When your service recovers (again, respecting your recovery confirmation settings), Phare automatically resolves the incident and lets your team know through your alert rules.

Impact

Not all incidents are created equal. That’s why Phare lets your team classify incidents by their impact level:
  • Unknown: Still investigating, not sure how bad it is
  • Operational: False alarm—everything’s working as expected
  • Maintenance: Planned downtime for heavy-duty updates
  • Degraded performance: Things are slower / working less well than usual
  • Partial outage: Some users are affected or certain features are down
  • Major outage: Everything is on fire, users can’t access the service or are severely impacted
Impact levels help your team prioritize responses internally and keep users informed through status pages. If left as “unknown,” status pages will simply show the monitor as “down” without additional details.

Event timeline

Incident event timeline
The event timeline gives you the full picture of what happened during an incident. You can see every region status, which alert rules fired, and follow the incident’s progression from start to finish. This chronological view helps with post-incident analysis and improves future response procedures.

Incident comments

Team members can add private comments to share insights or document solutions, helping everyone resolve issues faster. These internal notes are perfect for:
  • Documenting troubleshooting steps
  • Sharing relevant links to logs or dashboards
  • Coordinating response efforts between team members
  • Recording root cause analysis findings
The rich text editor supports Markdown, making it easy to include formatted text, code snippets, or links to relevant resources. Comments are only visible to your team members and never appear on public status pages. Each comment is timestamped and attributed to its author, creating a clear record of who did what during incident response.

Incident updates

Publish an incident update
While comments help your team collaborate privately, incident updates are designed for external communication. These updates allow you to keep your users informed about:
  • What’s happening with the incident
  • What you’re doing to fix it
  • When they can expect resolution
  • Workarounds they can use in the meantime
Each update allow you to communicate progress as you mitigate the issue, and automatically published to your connected status pages, helping maintain transparency with your users during outages. Consistent, clear communication during incidents builds trust with your users, they’ll appreciate knowing you’re on top of the situation even when things aren’t working perfectly.

Smart incident merging

Smart incident merging reduces noise by grouping multiple, similar failures into a single incident that evolves over time.

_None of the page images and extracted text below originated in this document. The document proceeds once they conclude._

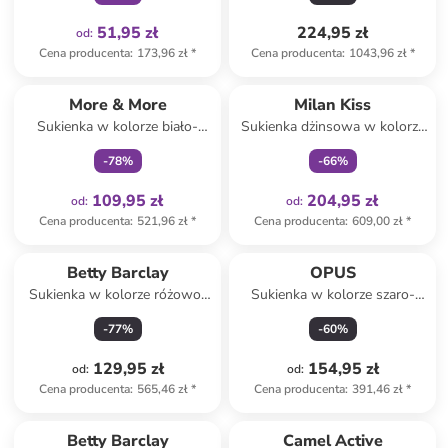
51,95 zł
224,95 zł
od
:
Cena producenta
:
173,96 zł
*
Cena producenta
:
1043,96 zł
*
Tylko z
family
Tylko z
family
More & More
Milan Kiss
Sukienka w kolorze biało-
Sukienka dżinsowa w kolorze
jasnoróżowym
niebieskim
-
78
%
-
66
%
109,95 zł
204,95 zł
od
:
od
:
Cena producenta
:
521,96 zł
*
Cena producenta
:
609,00 zł
*
Betty Barclay
OPUS
Sukienka w kolorze różowo-
Sukienka w kolorze szaro-
żółtym
czarnym
-
77
%
-
60
%
129,95 zł
154,95 zł
od
:
od
:
Cena producenta
:
565,46 zł
*
Cena producenta
:
391,46 zł
*
Betty Barclay
Camel Active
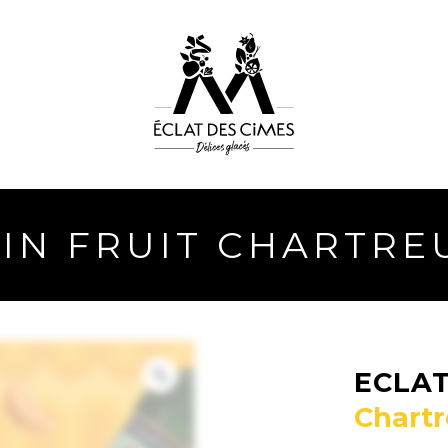
EIN FRUIT CHARTRE
ECLAT
Chart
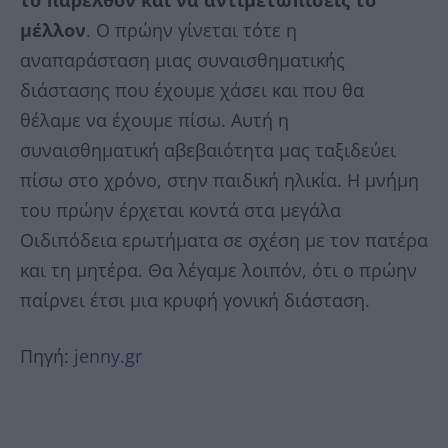
το παρελθόν και να αντιμετωπίσεις το
μέλλον
. Ο πρώην γίνεται τότε η
αναπαράσταση μιας συναισθηματικής
διάστασης που έχουμε χάσει και που θα
θέλαμε να έχουμε πίσω. Αυτή η
συναισθηματική αβεβαιότητα μας ταξιδεύει
πίσω στο χρόνο, στην παιδική ηλικία. Η μνήμη
του πρώην έρχεται κοντά στα μεγάλα
Οιδιπόδεια ερωτήματα σε σχέση με τον πατέρα
και τη μητέρα. Θα λέγαμε λοιπόν, ότι ο πρώην
παίρνει έτσι μια κρυφή γονική διάσταση.
Πηγή:
jenny.gr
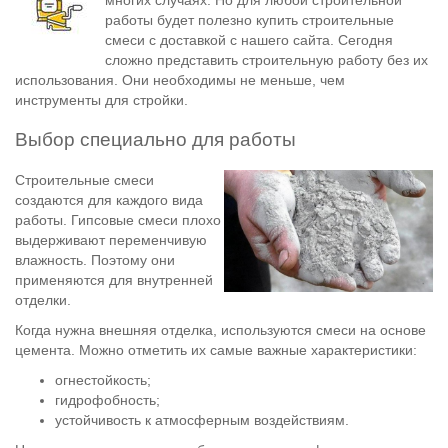
работы будет полезно купить строительные
смеси с доставкой с нашего сайта. Сегодня
сложно представить строительную работу без их
использования. Они необходимы не меньше, чем
инструменты для стройки.
Выбор специально для работы
Строительные смеси
создаются для каждого вида
работы. Гипсовые смеси плохо
выдерживают переменчивую
влажность. Поэтому они
применяются для внутренней
отделки.
Когда нужна внешняя отделка, используются смеси на основе
цемента. Можно отметить их самые важные характеристики:
огнестойкость;
гидрофобность;
устойчивость к атмосферным воздействиям.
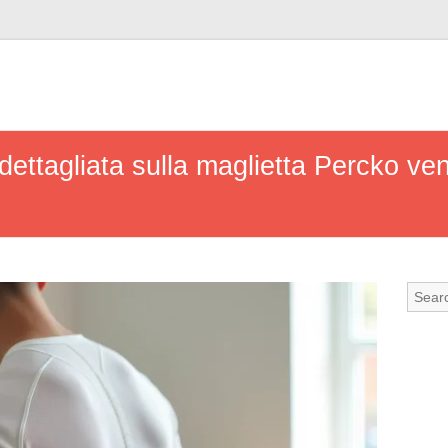
dettagliata sulla maglietta Percko ve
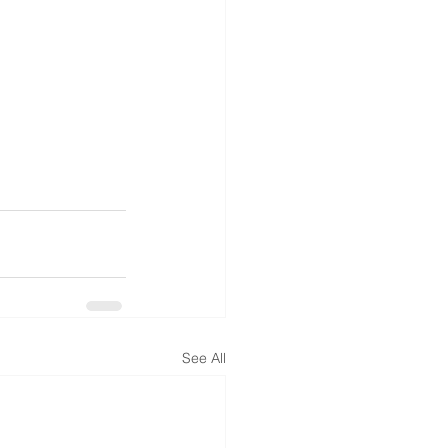
See All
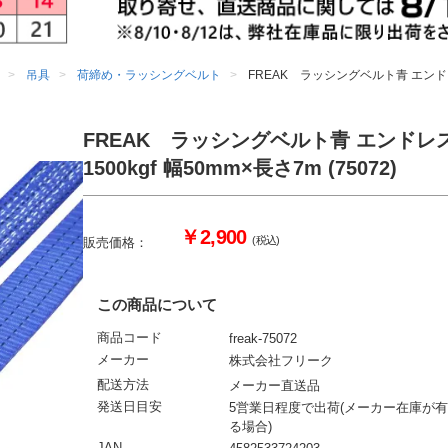
吊具
荷締め・ラッシングベルト
FREAK ラッシングベルト青 エンドレス1
FREAK ラッシングベルト青 エンドレ
1500kgf 幅50mm×長さ7m (75072)
￥2,900
(税込)
販売価格：
この商品について
商品コード
freak-75072
メーカー
株式会社フリーク
配送方法
メーカー直送品
発送日目安
5営業日程度で出荷(メーカー在庫が有
る場合)
JAN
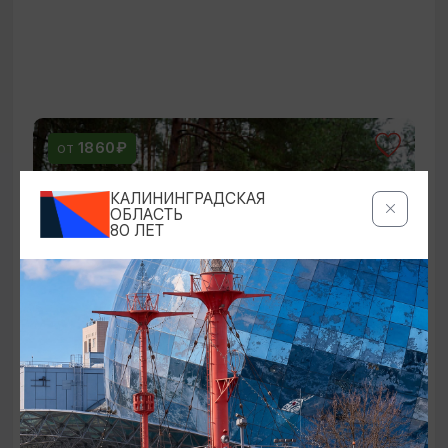
1860₽
ОТ
КАЛИНИНГРАДСКАЯ
ОБЛАСТЬ
80 ЛЕТ
Долгая дорога в дюны: Куршская
коса
11:00
6 ЧАСОВ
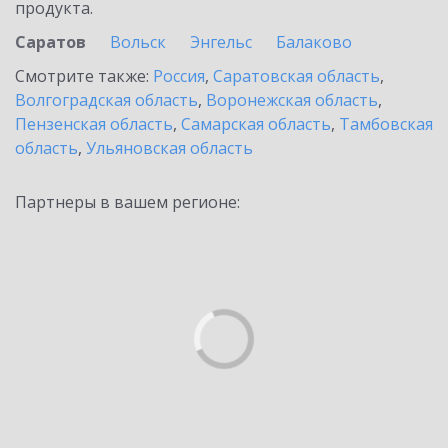
продукта.
Саратов
Вольск
Энгельс
Балаково
Смотрите также:
Россия
,
Саратовская область
,
Волгоградская область
,
Воронежская область
,
Пензенская область
,
Самарская область
,
Тамбовская
область
,
Ульяновская область
Партнеры в вашем регионе:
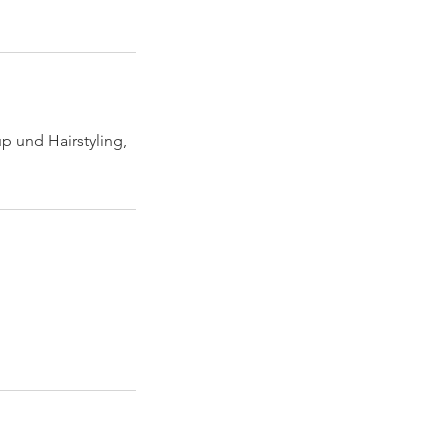
p und Hairstyling,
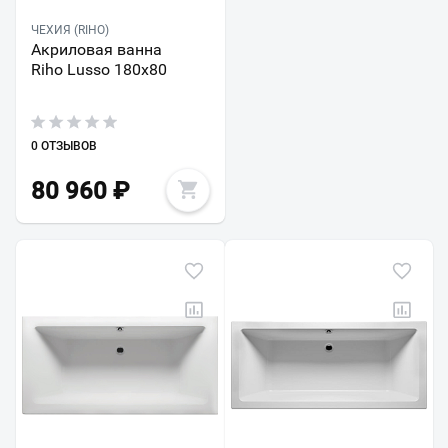
ЧЕХИЯ (RIHO)
Акриловая ванна
Riho Lusso 180x80
0 ОТЗЫВОВ
80 960
₽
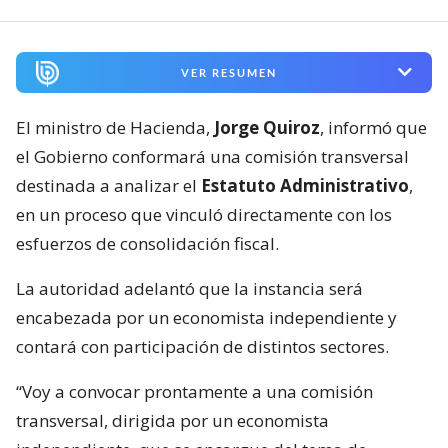
VER RESUMEN
El ministro de Hacienda,
Jorge Quiroz
, informó que
el Gobierno conformará una comisión transversal
destinada a analizar el
Estatuto Administrativo
,
en un proceso que vinculó directamente con los
esfuerzos de consolidación fiscal.
La autoridad adelantó que la instancia será
encabezada por un economista independiente y
contará con participación de distintos sectores.
“Voy a convocar prontamente a una comisión
transversal, dirigida por un economista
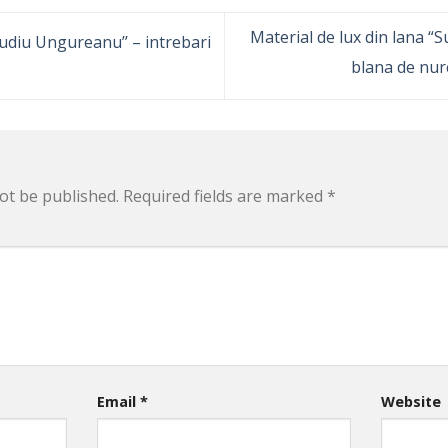
Material de lux din lana “Su
laudiu Ungureanu’’ – intrebari
blana de nurc
ot be published.
Required fields are marked
*
Email
*
Website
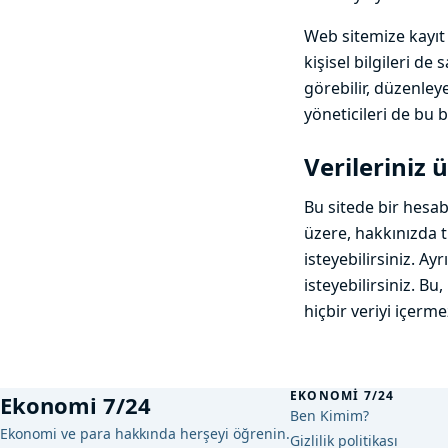
Web sitemize kayıt y
kişisel bilgileri de 
görebilir, düzenleye
yöneticileri de bu b
Verileriniz 
Bu sitede bir hesab
üzere, hakkınızda t
isteyebilirsiniz. Ay
isteyebilirsiniz. 
hiçbir veriyi içerme
EKONOMI 7/24
Ekonomi 7/24
Ben Kimim?
Ekonomi ve para hakkında herşeyi öğrenin.
Gizlilik politikası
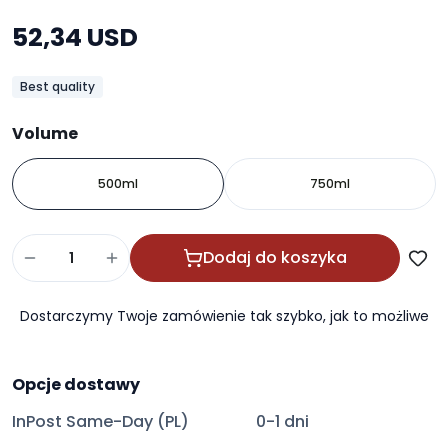
52,34 USD
Best quality
Volume
500ml
750ml
Dodaj do koszyka
Dostarczymy Twoje zamówienie tak szybko, jak to możliwe
Opcje dostawy
InPost Same-Day (PL)
0-1 dni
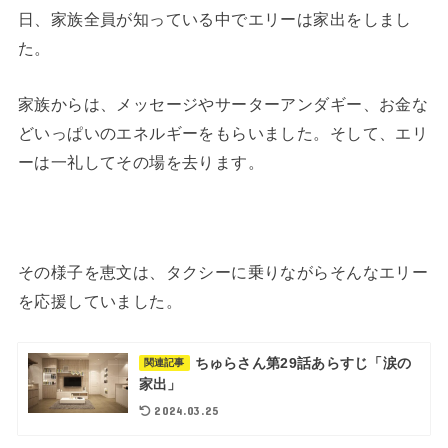
日、家族全員が知っている中でエリーは家出をしまし
た。
家族からは、メッセージやサーターアンダギー、お金な
どいっぱいのエネルギーをもらいました。そして、エリ
ーは一礼してその場を去ります。
その様子を恵文は、タクシーに乗りながらそんなエリー
を応援していました。
ちゅらさん第29話あらすじ「涙の
関連記事
家出」
2024.03.25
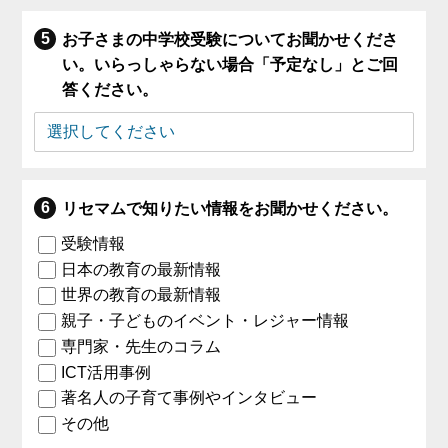
お子さまの中学校受験についてお聞かせくださ
い。いらっしゃらない場合「予定なし」とご回
答ください。
リセマムで知りたい情報をお聞かせください。
受験情報
日本の教育の最新情報
世界の教育の最新情報
親子・子どものイベント・レジャー情報
専門家・先生のコラム
ICT活用事例
著名人の子育て事例やインタビュー
その他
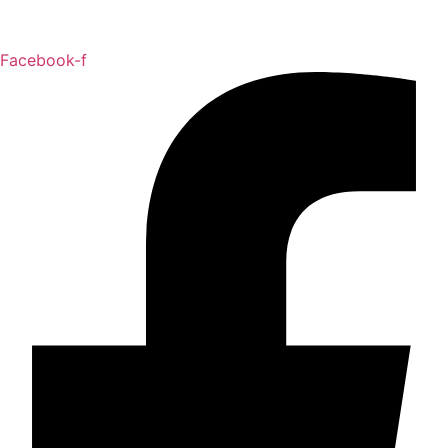
Facebook-f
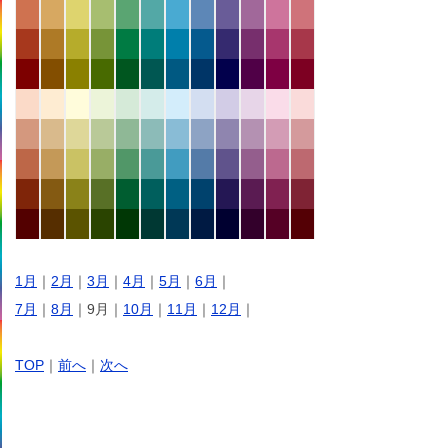
1月
｜
2月
｜
3月
｜
4月
｜
5月
｜
6月
｜
7月
｜
8月
｜9月｜
10月
｜
11月
｜
12月
｜
TOP
｜
前へ
｜
次へ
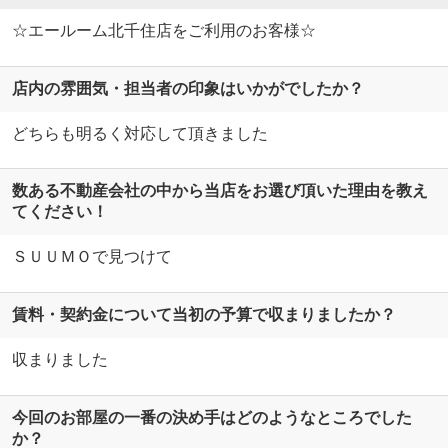
☆エールーム北千住店をご利用のお客様☆
店内の雰囲気・担当者の印象はいかがでしたか？
どちらも明るく対応して頂きました
数ある不動産会社の中から当店をお選び頂いた理由を教え
てください！
ＳＵＵＭＯで見つけて
賃料・契約金について当初の予算で収まりましたか？
収まりました
今回のお部屋の一番の決め手はどのようなところでした
か？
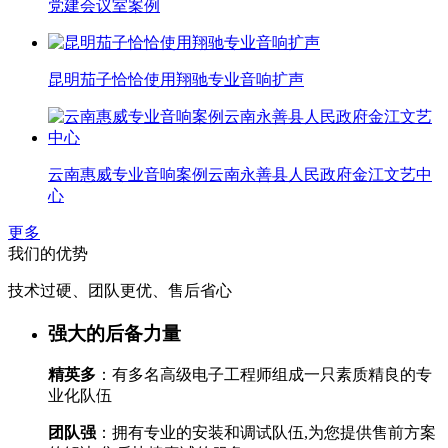
党建会议室案例
昆明茄子恰恰使用翔驰专业音响扩声
云南惠威专业音响案例云南永善县人民政府金江文艺中
心
更多
我们的优势
技术过硬、团队更优、售后省心
强大的后备力量
精英多
：有多名高级电子工程师组成一只素质精良的专
业化队伍
团队强
：拥有专业的安装和调试队伍,为您提供售前方案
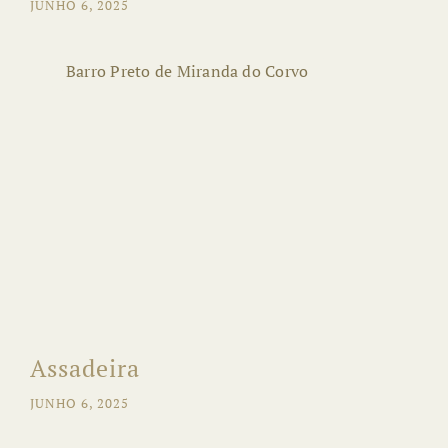
JUNHO 6, 2025
Barro Preto de Miranda do Corvo
Assadeira
JUNHO 6, 2025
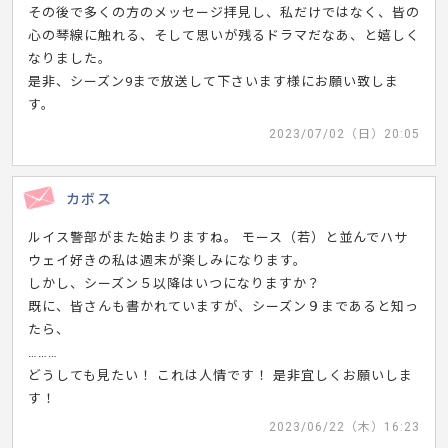
その後で多くの方のメッセージ拝見し、私だけではなく、皆の
心の琴線に触れる、そして思いが残るドラマだなあ、と嬉しく
なりました。
是非、シーズン9まで放送して下さいます様にお願い致しま
す。
2023/07/02（日）20:05
カボス
ルイス警部がまた始まりますね。 モース（若）と並んでハサ
ウェイ好きの私は週末が楽しみになります。
しかし、シーズン５以降はいつになりますか？
既に、皆さんも書かれていますが、シーズン９まであると知っ
たら、
………
どうしても見たい！ これは人情です！ 是非宜しくお願いしま
す！
2023/06/22（木）16:23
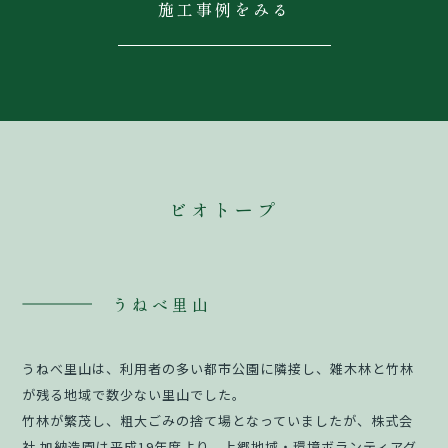
施工事例をみる
ビオトープ
うねべ里山
うねべ里山は、利用者の多い都市公園に隣接し、雑木林と竹林
が残る地域で数少ない里山でした。
竹林が繁茂し、粗大ごみの捨て場となっていましたが、株式会
社 加納造園は平成19年度より、上郷地域・環境ボランティアグ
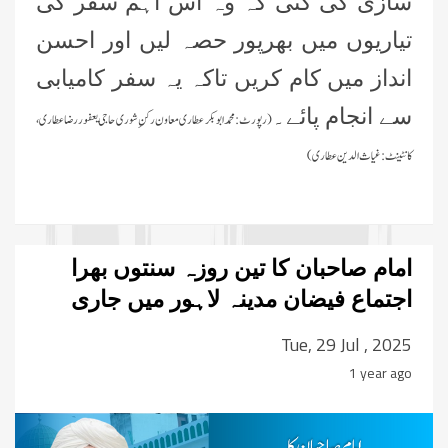
سازی کی گئی کہ وہ اس اہم سفر کی
تیاریوں میں بھرپور حصہ لیں اور احسن
انداز میں کام کریں تاکہ یہ سفر کامیابی
سے انجام پائے۔
(رپورٹ:محمد ابوبکر عطاری معاون رکنِ شوری حاجی یعفور رضا عطاری،
کانٹینٹ:غیاث الدین عطاری)
امام صاحبان کا تین روزہ سنتوں بھرا
اجتماع فیضان مدینہ لاہور میں جاری
Tue, 29 Jul , 2025
1 year ago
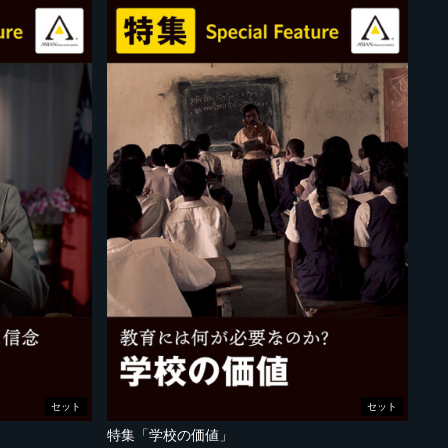
セット
セット
特集「学校の価値」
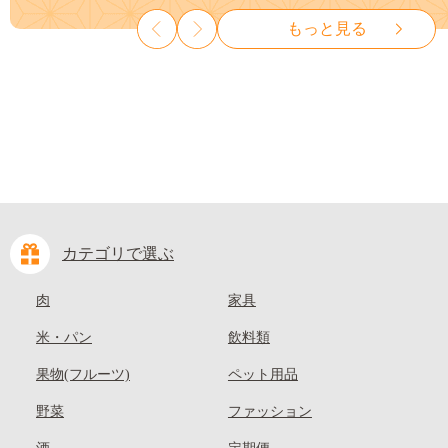
山県 笠岡市 清水白桃 白鳳 白
種なし 先行予約 富士川町
もっと見る
麗 クール便---
10000円 一万円 9000円 九千円
kasaoka_zsy_419_100---
カテゴリで選ぶ
肉
家具
米・パン
飲料類
果物(フルーツ)
ペット用品
野菜
ファッション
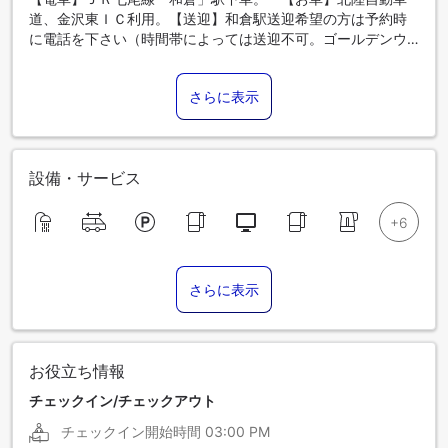
道、金沢東ＩＣ利用。【送迎】和倉駅送迎希望の方は予約時
に電話を下さい（時間帯によっては送迎不可。ゴールデンウ
ィーク・お盆・年末年始は送迎不可）。
さらに表示
設備・サービス
さらに表示
お役立ち情報
チェックイン/チェックアウト
チェックイン開始時間
03:00 PM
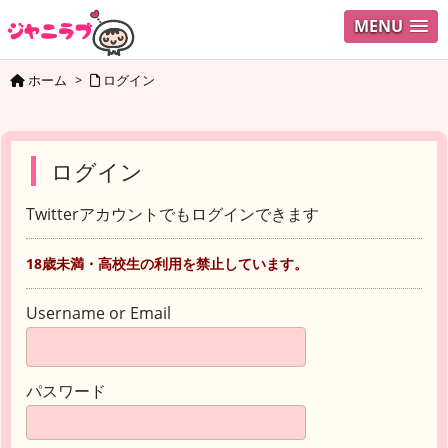
MENU
ホーム
>
ログイン
ログイン
Twitterアカウントでもログインできます
18歳未満・高校生の利用を禁止しています。
Username or Email
パスワード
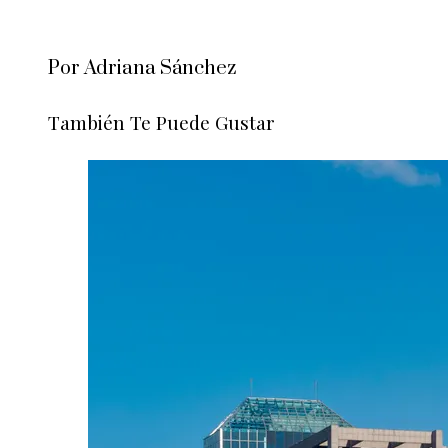
Por Adriana Sánchez
También Te Puede Gustar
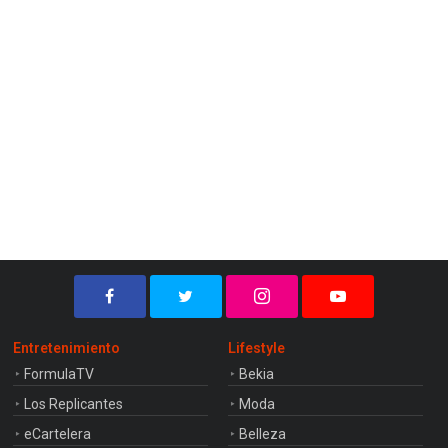
Entretenimiento
Lifestyle
FormulaTV
Bekia
Los Replicantes
Moda
eCartelera
Belleza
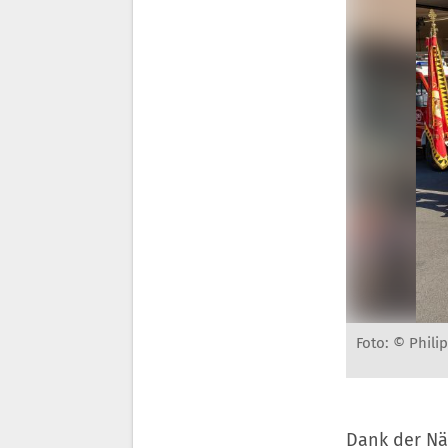
Foto: © Phili
Dank der Nä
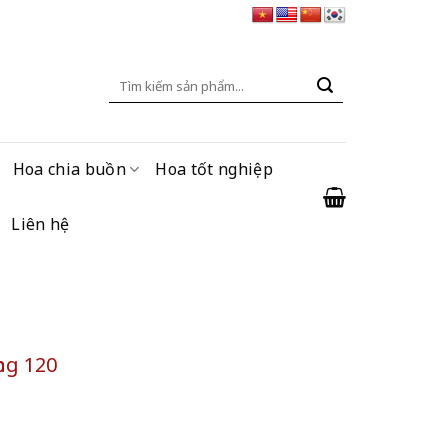
Tìm
kiếm:
Hoa chia buồn
Hoa tốt nghiệp
Liên hệ
ng 120
số lượng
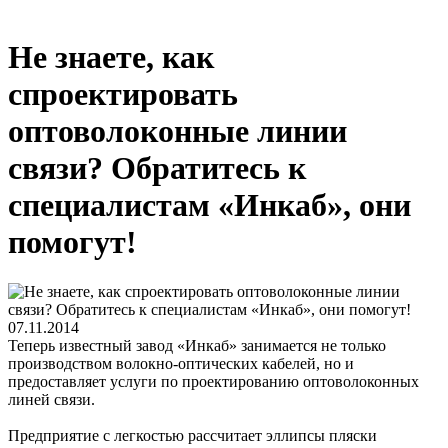
Не знаете, как
спроектировать
оптоволоконные линии
связи? Обратитесь к
специалистам «Инкаб», они
помогут!
07.11.2014
Теперь известный завод «Инкаб» занимается не только
производством волокно-оптических кабелей, но и
предоставляет услуги по проектированию оптоволоконных
линей связи.
Предприятие с легкостью рассчитает эллипсы пляски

Instead of opening a new incident for every affected monitor, Phare can merge them together, keep one timeline, and notify your team more intelligently.

Configuration

Smart incident merging can be configured per-project, allowing you to tailor the behavior to different services or teams. You can also set a preferred time window for merging, balancing responsiveness with noise reduction.
Smart Incident merging project settings
Start with a moderate window of 10 to 30 minutes. If you often experiences bursty or cascading failures, a longer window will reduce duplicate incidents further.

How it works

Only incidents belonging to the same project can be merged together. When a new incident is created, even before confirmation, Phare checks for any existing open incidents in the project that share the same reported issue. If it finds one within the configured time window, it merges the new incident into the existing one. This approach, even tough simple, provide fast and quality results for most incident scenarios.

Dedicated alert rule events

Two alert rule events are available to help you react precisely to incident propagation and partial recoveries: Paired with notification thread on the Email, Discord, or Slack integrations, you can keep notifications focused: one creation, threaded follow‑ups for expansions and partial recoveries, and a final recovery when everything is back to normal.